My brother was helping tend my garden. Searching the leaf shapes for clues, he asked, “Which ones are the weeds?” I replied with a wink, “The ones you don’t want, of course.”
Merriam-Webster defines a weed more precisely as “a form of vegetable life of exuberant growth and injurious effect.” The definition can be subjective—what one person sees as a weed, another might add to the salad bowl (see “Weed Eaters,” page 82). Yet identification is easy when compared to removal. Anyone who’s battled the tenacious, sunny yellow flower-tops called dandelions knows it. Exuberant, indeed!
You could take the easy, chemical attack, but it’s not the best approach. Common herbicides damage more than weeds; they poison your yard’s balanced ecosystem—and possibly that of your regional watershed—by killing beneficial plant diversity.
The long-term risks of human exposure to weed killers are still unclear, although there’s evidence linking them to some forms of cancer; damage to the kidney, liver, and nervous system; and fetal growth retardation and genital deformities. Do you really want your kids and dog to play on a lawn sprayed with synthetic chemicals? Thankfully, there are eco-friendly alternatives that control weeds and promote a healthy yard.
Prevention is the Best Medicine
Homemade weed killers fall into the category of post-emergence controls, which means they kill the weed after it's broken through the soil and is visible. You've probably heard claims of super-duper solutions using everything from rock salt to gin. While the effectiveness of many is inconsistent, a few have proven results.
• BOILING WATER: It sounds too simple: Boiling water kills weeds. Unfortunately, it also kills the plants you love, so use caution. This is a terrific way to clean up large weed patches. A teakettle is a handy applicator, providing a steady and fairly small stream. While the grass around them might initially die off, eventually the spot will disappear.

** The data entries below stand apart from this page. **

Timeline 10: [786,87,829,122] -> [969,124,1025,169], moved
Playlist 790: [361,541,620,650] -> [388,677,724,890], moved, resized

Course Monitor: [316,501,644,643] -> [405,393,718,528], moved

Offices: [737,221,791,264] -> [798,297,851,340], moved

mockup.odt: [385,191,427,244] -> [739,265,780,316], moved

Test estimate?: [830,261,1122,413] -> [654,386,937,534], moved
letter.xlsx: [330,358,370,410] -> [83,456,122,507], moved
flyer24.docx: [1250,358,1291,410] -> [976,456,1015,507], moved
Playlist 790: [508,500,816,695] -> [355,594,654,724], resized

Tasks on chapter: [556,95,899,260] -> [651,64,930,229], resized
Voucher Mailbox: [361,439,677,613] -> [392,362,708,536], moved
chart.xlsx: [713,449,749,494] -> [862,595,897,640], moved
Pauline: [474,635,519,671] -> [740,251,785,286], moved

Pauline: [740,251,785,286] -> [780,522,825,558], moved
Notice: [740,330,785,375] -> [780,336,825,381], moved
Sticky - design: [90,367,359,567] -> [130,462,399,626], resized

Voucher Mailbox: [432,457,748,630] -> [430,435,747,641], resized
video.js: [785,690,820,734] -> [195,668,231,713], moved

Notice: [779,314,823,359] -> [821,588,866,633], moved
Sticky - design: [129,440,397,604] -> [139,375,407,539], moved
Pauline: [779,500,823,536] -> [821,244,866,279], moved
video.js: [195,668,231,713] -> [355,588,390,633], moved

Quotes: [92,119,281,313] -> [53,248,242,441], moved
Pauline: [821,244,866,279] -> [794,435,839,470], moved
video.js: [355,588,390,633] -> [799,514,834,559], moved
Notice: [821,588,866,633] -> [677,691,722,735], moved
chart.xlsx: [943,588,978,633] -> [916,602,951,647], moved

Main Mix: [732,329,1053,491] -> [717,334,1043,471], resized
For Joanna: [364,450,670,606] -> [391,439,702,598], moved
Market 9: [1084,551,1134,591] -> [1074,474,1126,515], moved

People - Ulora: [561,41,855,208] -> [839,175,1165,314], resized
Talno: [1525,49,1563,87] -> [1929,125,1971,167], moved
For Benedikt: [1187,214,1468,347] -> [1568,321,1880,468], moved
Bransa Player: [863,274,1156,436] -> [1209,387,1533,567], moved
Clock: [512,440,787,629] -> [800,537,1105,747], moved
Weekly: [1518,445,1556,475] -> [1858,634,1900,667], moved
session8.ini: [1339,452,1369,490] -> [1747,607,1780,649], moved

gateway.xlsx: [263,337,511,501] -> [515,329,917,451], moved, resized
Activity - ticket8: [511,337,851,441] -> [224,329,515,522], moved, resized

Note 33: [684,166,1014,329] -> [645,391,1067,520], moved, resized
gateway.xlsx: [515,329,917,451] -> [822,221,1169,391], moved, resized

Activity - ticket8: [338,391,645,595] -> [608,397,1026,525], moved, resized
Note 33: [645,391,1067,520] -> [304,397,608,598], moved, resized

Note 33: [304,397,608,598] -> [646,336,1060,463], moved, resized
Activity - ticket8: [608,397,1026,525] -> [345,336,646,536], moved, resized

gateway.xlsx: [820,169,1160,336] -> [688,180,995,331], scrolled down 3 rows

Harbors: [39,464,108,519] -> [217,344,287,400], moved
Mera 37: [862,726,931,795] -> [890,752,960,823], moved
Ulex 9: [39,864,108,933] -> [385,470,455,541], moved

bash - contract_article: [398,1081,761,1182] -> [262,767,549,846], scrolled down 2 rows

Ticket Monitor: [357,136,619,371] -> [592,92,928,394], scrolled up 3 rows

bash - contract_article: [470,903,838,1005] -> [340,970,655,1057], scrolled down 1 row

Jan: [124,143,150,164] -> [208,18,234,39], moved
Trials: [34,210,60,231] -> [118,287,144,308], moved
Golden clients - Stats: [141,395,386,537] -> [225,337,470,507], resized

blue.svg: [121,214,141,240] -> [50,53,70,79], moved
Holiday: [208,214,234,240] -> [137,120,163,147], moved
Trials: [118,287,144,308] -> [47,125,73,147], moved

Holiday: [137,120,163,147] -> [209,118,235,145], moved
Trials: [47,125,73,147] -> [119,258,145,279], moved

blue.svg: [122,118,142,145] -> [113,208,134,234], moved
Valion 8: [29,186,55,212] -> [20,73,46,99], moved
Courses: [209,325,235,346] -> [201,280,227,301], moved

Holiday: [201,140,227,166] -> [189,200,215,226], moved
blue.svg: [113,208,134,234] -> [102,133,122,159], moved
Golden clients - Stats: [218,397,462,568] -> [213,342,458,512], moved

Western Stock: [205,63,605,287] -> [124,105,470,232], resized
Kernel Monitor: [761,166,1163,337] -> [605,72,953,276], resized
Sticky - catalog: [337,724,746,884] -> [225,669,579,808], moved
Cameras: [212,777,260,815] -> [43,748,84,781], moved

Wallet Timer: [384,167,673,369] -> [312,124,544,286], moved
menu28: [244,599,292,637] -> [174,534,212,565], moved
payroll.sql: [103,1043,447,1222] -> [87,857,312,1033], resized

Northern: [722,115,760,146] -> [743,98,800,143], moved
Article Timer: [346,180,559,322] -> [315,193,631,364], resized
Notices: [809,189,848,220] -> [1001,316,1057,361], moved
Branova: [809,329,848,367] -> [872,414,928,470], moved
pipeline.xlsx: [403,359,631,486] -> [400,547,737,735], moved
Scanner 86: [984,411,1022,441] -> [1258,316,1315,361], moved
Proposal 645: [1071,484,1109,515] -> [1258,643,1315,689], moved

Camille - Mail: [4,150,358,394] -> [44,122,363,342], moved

• VINEGAR: In 2002, the USDA Agricultural Research Service announced it had proven household vinegar to be an effective weed killer, supporting popular theory. The pickling condiment's high acidity proved particularly lethal to Canada thistle but also worked well on young weeds. For older weeds, a higher concentration of vinegar worked best; it isn't available for public purchase because of its use as an ingredient in commercial-only sprays. Reapplications of fruit- or grain-based vinegar (never use petroleum-based) may increase your success rate.
Take a wait-and-see stance when using store-bought controls—the results aren’t instantaneous like many chemical solutions.
• CORN GLUTEN MEAL: Although it has yet to take off in the marketplace, corn gluten meal is so effective as a pre-emergence weed control that it has been patented. When wetted, it inhibits root growth of undesirables such as crabgrass, dandelions, smart weed, barnyard grass, redroot pigweed, common purslane, lamb’s quarters, and foxtail. You may not see results for a few seasons, and it requires reapplication twice a year, but the wait will be worth it. Commercial products come in an unprocessed powdery form, granulated, or in pellets.
• SPRAYS: Look for those that advertise “food-grade” ingredients or that are certified for use by organic growers. Most contain potassium salts of fatty acids, but a few new ones on the market use acetic acid (vinegar). These too are non-selective and post-emergent, meaning they kill all plant growth, not just weeds. The greatest benefit of a spray is the precise aim. In addition, there are organic products specially developed to defoliate poison ivy or eliminate moss growth.